Il était une fois, dans le Mont-Enneigé, deux chiens appartenant à la race des Huskys qui se reposaient sur une large carpette couleur carmin. L'un avait un pelage immaculé rappelant la couleur de la neige à l'extérieur du chalet. Ses maîtres l'avaient nommé Snow et l'adoraient comme leur propre enfant. Le deuxième était noir comme la nuit. Ses propriétaires n'avaient pas cherché loin pour lui trouver un nom, Moka. Mais ce dernier n'était pas au mieux de sa forme. Il était exténué. Son travail quotidien consistait à tirer un traîneau pour faire visiter les environs aux touristes. Quant à son camarade, il était bien toiletté, l'air resplendissant, comme s'il venait de passer une agréable journée.

-C'est totalement injuste..., se plaignit Moka, lasse.

-Qu'y a-t-il? le questionna le chien blanc, l'esprit détaché des problèmes de son ami.

Moka soupira. Ne voyait-il donc vraiment pas le souci?
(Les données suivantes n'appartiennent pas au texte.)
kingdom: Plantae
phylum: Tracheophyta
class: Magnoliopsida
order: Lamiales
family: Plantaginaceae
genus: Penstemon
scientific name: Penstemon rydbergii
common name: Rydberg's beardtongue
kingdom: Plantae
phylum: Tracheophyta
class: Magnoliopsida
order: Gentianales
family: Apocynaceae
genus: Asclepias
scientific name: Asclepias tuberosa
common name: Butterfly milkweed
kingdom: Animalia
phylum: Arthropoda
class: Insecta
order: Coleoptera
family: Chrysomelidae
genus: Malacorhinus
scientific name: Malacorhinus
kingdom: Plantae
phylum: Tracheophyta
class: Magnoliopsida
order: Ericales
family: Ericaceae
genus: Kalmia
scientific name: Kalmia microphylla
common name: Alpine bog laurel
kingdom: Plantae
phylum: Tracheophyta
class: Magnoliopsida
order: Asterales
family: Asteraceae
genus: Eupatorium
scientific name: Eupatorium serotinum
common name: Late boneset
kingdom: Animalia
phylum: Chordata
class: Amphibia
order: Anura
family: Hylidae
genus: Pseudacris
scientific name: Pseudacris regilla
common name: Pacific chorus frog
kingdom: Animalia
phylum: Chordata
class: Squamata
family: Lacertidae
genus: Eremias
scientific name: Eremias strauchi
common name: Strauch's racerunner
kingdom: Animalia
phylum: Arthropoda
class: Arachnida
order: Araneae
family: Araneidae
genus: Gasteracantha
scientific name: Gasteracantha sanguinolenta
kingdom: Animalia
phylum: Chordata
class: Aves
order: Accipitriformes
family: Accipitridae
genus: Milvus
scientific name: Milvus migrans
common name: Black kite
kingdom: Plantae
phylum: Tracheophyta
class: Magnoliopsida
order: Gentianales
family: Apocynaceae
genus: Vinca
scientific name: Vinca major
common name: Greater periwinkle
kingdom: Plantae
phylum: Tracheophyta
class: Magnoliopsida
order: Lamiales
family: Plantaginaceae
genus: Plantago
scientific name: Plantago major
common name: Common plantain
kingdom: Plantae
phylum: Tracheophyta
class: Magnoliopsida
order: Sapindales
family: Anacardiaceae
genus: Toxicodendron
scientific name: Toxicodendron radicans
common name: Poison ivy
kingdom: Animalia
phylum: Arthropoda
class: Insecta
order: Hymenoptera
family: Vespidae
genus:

-Il se trouve que toi et moi, issus d'une même race, ayant le même âge et la même masse musculaire, nous connaissons une importante différence d'horaires de travail. J'ai traîné ces gens toute la matinée et quelques heures en début d'après-midi tandis que toi, on t'a demandé de tirer les rennes seulement deux heures dans la journée. Ne remarques-tu pas qu'il y a un sérieux problème? Je suis nettement plus fatigué que toi et pourtant, on m'utilise davantage. Pourquoi n'y a-t-il pas un partage équitable!?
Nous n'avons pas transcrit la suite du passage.